Hackers are planting code on websites designed to use visitors’ computers to mine cryptocurrency. The creators of Coinhive, one of the most popular variants, say they didn’t see it coming.
Hijacking websites to mine cryptocurrency is all the rage. Over the weekend, hackers compromised a popular plugin used by thousands of websites, and tweaked it to inject code that caused visitors’ browsers to generate digital coins on the hackers’ behalf. That campaign took advantage of Coinhive, likely the most popular browser-based cryptocurrency miner at the moment, and which splits any mined cryptocurrency—in this case, Monero—with the Coinhive team.
But in an interview with Motherboard, the anonymous Coinhive developers said they didn’t quite anticipate that hackers would take advantage of their code, and acknowledged that “cryptojacking”, as the practice is sometimes called, is here to stay, at least for a while.
“We were quite overwhelmed by the extremely fast adoption,” a member of the Coinhive team told Motherboard in an email. “In hindsight, we were also quite naive in our assumptions on how the miner would be used. We thought most sites would use it openly, letting their users decide to run it for some goodies, as we did with our test implementation on pr0gramm.com before the launch. Which is not at all what happened in the first few days with Coinhive.”

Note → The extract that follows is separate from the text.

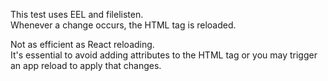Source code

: This test uses EEL and filelisten.\
Whenever a change occurs, the HTML tag is reloaded.

Not as efficient as React reloading.\
It's essential to avoid adding attributes to the HTML tag or you may trigger an app reload to apply that changes.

The project has mined “the equivalent of a few million USD in total,” the team member said. Typically, 70 percent of that will go to the users. But Coinhive added that the recent plugin-related campaign, which also impacted US and UK government websites, only mined only 0.1 Monero, or $24—money which Coinhive says it hasn’t paid out to the attackers. Researchers have also found Coinhive embedded within a number of Android apps.
“Our strongest users have all embedded Coinhive in a meaningful way. They incentivise their users to run the miner and grant rewards for it,” the team member said.
Coinhive launched in September, and is marketed as a legitimate way for website owners to mine revenue, perhaps by replacing adverts with cryptocurrency code, or as a way to generate in-game currency for online games. Typically, in these cases, a website would be expected to clearly inform a user about the mining code. “We believe that in-browser mining could become a viable alternative to micro payments. Users pay with their CPU time and electricity in exchange for contents or services,” the team member said.
Porn sites, gambling sites, forums, and WordPress blogs all use Coinhive, they added. The team don’t specifically track domains, so if a user’s email address is not, for example, “firstname.lastname@example.org,” Coinhive often don’t know where or how the service is being used, though.
“‘Cryptojacking’ will probably be here to stay for a while. At least until the rising difficulty in the Monero network (and others) makes it impracticable or Browser vendors somehow block CPU heavy websites,” the Coinhive team member said. They caveated that reports of malicious Coinhive use “have slowed down tremendously, as ‘hackers’ realize there's not much to gain with our service."
The wave of hackers adopting Coinhive has arguably already made the project somewhat synonymous with cybercrime.
“Food for thought; and we only mean this half serious: embedded miners in compromised websites are usually detected way sooner than other malicious browser scripts. Website owners recognize the breach and are finally forced to update their shitty WordPress installations,” the Coinhive team member added.